A scalable generative AI framework built for researchers and developers working on Large Language Models, Multimodal, and Speech AI (Automatic Speech Recognition and Text-to-Speech)
https://docs.nvidia.com/nemo-framework/user-guide/latest/overview.html
Apache License 2.0
11.47k stars 2.4k forks source link

RuntimeError: shape '[16, -1, 128]' is invalid for input of size 113920 #7203

Closed hruturajnikam closed 11 months ago

hruturajnikam commented 1 year ago

@titu1994 @meghmak13 Dear Team, I am training conformer based SSL model where I have configured the parameters min_duration : 3.2 patch_size: 16 mask_patches: 0.5 num_negatives: 40 sample_from_same_utterance_only: true sample_from_non_masked: false codebook_size: 300 num_groups: 2 num_classes: 90000

but I am getting following error File "/opt/conda/lib/python3.8/site-packages/torch/nn/modules/module.py", line 1129, in _call_impl return forward_call(*input, kwargs) File "/opt/conda/lib/python3.8/site-packages/torch/nn/parallel/distributed.py", line 987, in forward output = self.module(*inputs[0], *kwargs[0]) File "/opt/conda/lib/python3.8/site-packages/torch/nn/modules/module.py", line 1129, in _call_impl return forward_call(input, kwargs) File "/opt/conda/lib/python3.8/site-packages/pytorch_lightning/overrides/base.py", line 82, in forward output = self.module.training_step(*inputs, kwargs) File "/opt/conda/lib/python3.8/site-packages/nemo/utils/model_utils.py", line 364, in wrap_training_step output_dict = wrapped(*args, *kwargs) File "/opt/conda/lib/python3.8/site-packages/nemo/collections/asr/models/ssl_models.py", line 468, in training_step loss_value, loss_val_dict = self.decoder_loss_step( File "/opt/conda/lib/python3.8/site-packages/nemo/collections/asr/models/ssl_models.py", line 450, in decoder_loss_step current_loss_value = current_loss( File "/opt/conda/lib/python3.8/site-packages/torch/nn/modules/module.py", line 1129, in _call_impl return forward_call(input, kwargs) File "/opt/conda/lib/python3.8/site-packages/nemo/core/classes/common.py", line 963, in call outputs = wrapped(*args, **kwargs) File "/opt/conda/lib/python3.8/site-packages/nemo/collections/asr/losses/ssl_losses/contrastive.py", line 187, in forward out_masked_only = out_masked_only.reshape(bs, -1, out_masked_only.shape[-1]) RuntimeError: shape '[16, -1, 128]' is invalid for input of size 113920

I am using Nemo-22.05 images(ngc) and 48, A100-SXM4-40GB GPU i.e 6 nodes for the training. Kindly suggest me what is need to be done ? Thanks in advance

hruturajnikam commented 1 year ago

@sam1373 @titu1994 any updates on the issue ?

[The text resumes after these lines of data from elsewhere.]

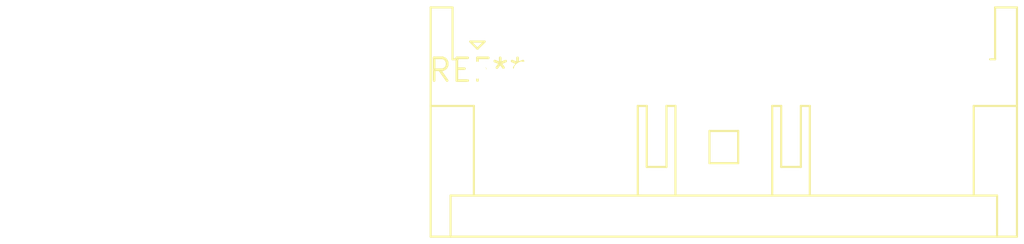
<source format=kicad_pcb>
(kicad_pcb (version 20240108) (generator pcbnew)

  (general
    (thickness 1.6)
  )

  (paper "A4")
  (layers
    (0 "F.Cu" signal)
    (31 "B.Cu" signal)
    (32 "B.Adhes" user "B.Adhesive")
    (33 "F.Adhes" user "F.Adhesive")
    (34 "B.Paste" user)
    (35 "F.Paste" user)
    (36 "B.SilkS" user "B.Silkscreen")
    (37 "F.SilkS" user "F.Silkscreen")
    (38 "B.Mask" user)
    (39 "F.Mask" user)
    (40 "Dwgs.User" user "User.Drawings")
    (41 "Cmts.User" user "User.Comments")
    (42 "Eco1.User" user "User.Eco1")
    (43 "Eco2.User" user "User.Eco2")
    (44 "Edge.Cuts" user)
    (45 "Margin" user)
    (46 "B.CrtYd" user "B.Courtyard")
    (47 "F.CrtYd" user "F.Courtyard")
    (48 "B.Fab" user)
    (49 "F.Fab" user)
    (50 "User.1" user)
    (51 "User.2" user)
    (52 "User.3" user)
    (53 "User.4" user)
    (54 "User.5" user)
    (55 "User.6" user)
    (56 "User.7" user)
    (57 "User.8" user)
    (58 "User.9" user)
  )

  (setup
    (pad_to_mask_clearance 0)
    (pcbplotparams
      (layerselection 0x00010fc_ffffffff)
      (plot_on_all_layers_selection 0x0000000_00000000)
      (disableapertmacros false)
      (usegerberextensions false)
      (usegerberattributes false)
      (usegerberadvancedattributes false)
      (creategerberjobfile false)
      (dashed_line_dash_ratio 12.000000)
      (dashed_line_gap_ratio 3.000000)
      (svgprecision 4)
      (plotframeref false)
      (viasonmask false)
      (mode 1)
      (useauxorigin false)
      (hpglpennumber 1)
      (hpglpenspeed 20)
      (hpglpendiameter 15.000000)
      (dxfpolygonmode false)
      (dxfimperialunits false)
      (dxfusepcbnewfont false)
      (psnegative false)
      (psa4output false)
      (plotreference false)
      (plotvalue false)
      (plotinvisibletext false)
      (sketchpadsonfab false)
      (subtractmaskfromsilk false)
      (outputformat 1)
      (mirror false)
      (drillshape 1)
      (scaleselection 1)
      (outputdirectory "")
    )
  )

  (net 0 "")

  (footprint "JST_XA_S12B-XASK-1N-BN_1x12_P2.50mm_Horizontal" (layer "F.Cu") (at 0 0))

)

</source>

github-actions[bot] commented 11 months ago

This issue is stale because it has been open for 30 days with no activity. Remove stale label or comment or this will be closed in 7 days.

github-actions[bot] commented 11 months ago

This issue was closed because it has been inactive for 7 days since being marked as stale.